Assignment:
Copy every line of text in the data below verbatim, leaving the pictures out of your answer.

Page images and the text extracted from them:
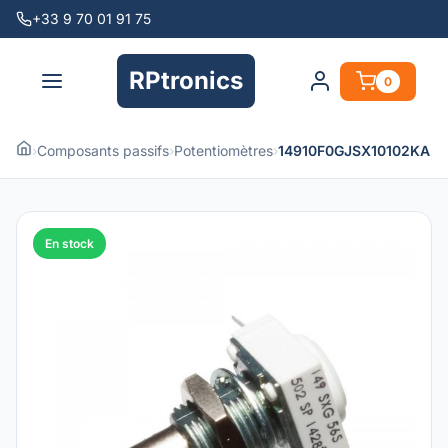
+33 9 70 01 91 75
RPtronics
0
›
Composants passifs
›
Potentiomètres
›
14910F0GJSX10102KA
En stock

Response for this exercise:
+33 9 70 01 91 75
RPtronics
0
›
Composants passifs
›
Potentiomètres
›
14910F0GJSX10102KA
En stock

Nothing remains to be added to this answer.